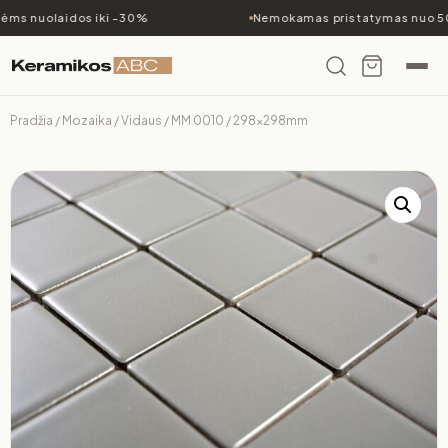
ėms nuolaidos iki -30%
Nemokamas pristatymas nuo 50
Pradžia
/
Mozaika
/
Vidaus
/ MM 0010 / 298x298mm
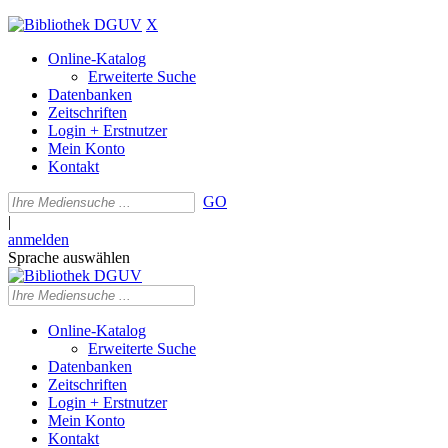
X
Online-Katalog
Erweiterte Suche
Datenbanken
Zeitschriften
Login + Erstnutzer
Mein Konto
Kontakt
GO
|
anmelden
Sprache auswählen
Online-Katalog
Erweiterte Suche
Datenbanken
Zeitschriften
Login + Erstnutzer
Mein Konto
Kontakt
──────────────────────────────
Every record above must reappear exactly in the answer, minus its pictures.

REPLY TO THE TASK:
ėms nuolaidos iki -30%
Nemokamas pristatymas nuo 50
Pradžia
/
Mozaika
/
Vidaus
/ MM 0010 / 298x298mm
X
Online-Katalog
Erweiterte Suche
Datenbanken
Zeitschriften
Login + Erstnutzer
Mein Konto
Kontakt
GO
|
anmelden
Sprache auswählen
Online-Katalog
Erweiterte Suche
Datenbanken
Zeitschriften
Login + Erstnutzer
Mein Konto
Kontakt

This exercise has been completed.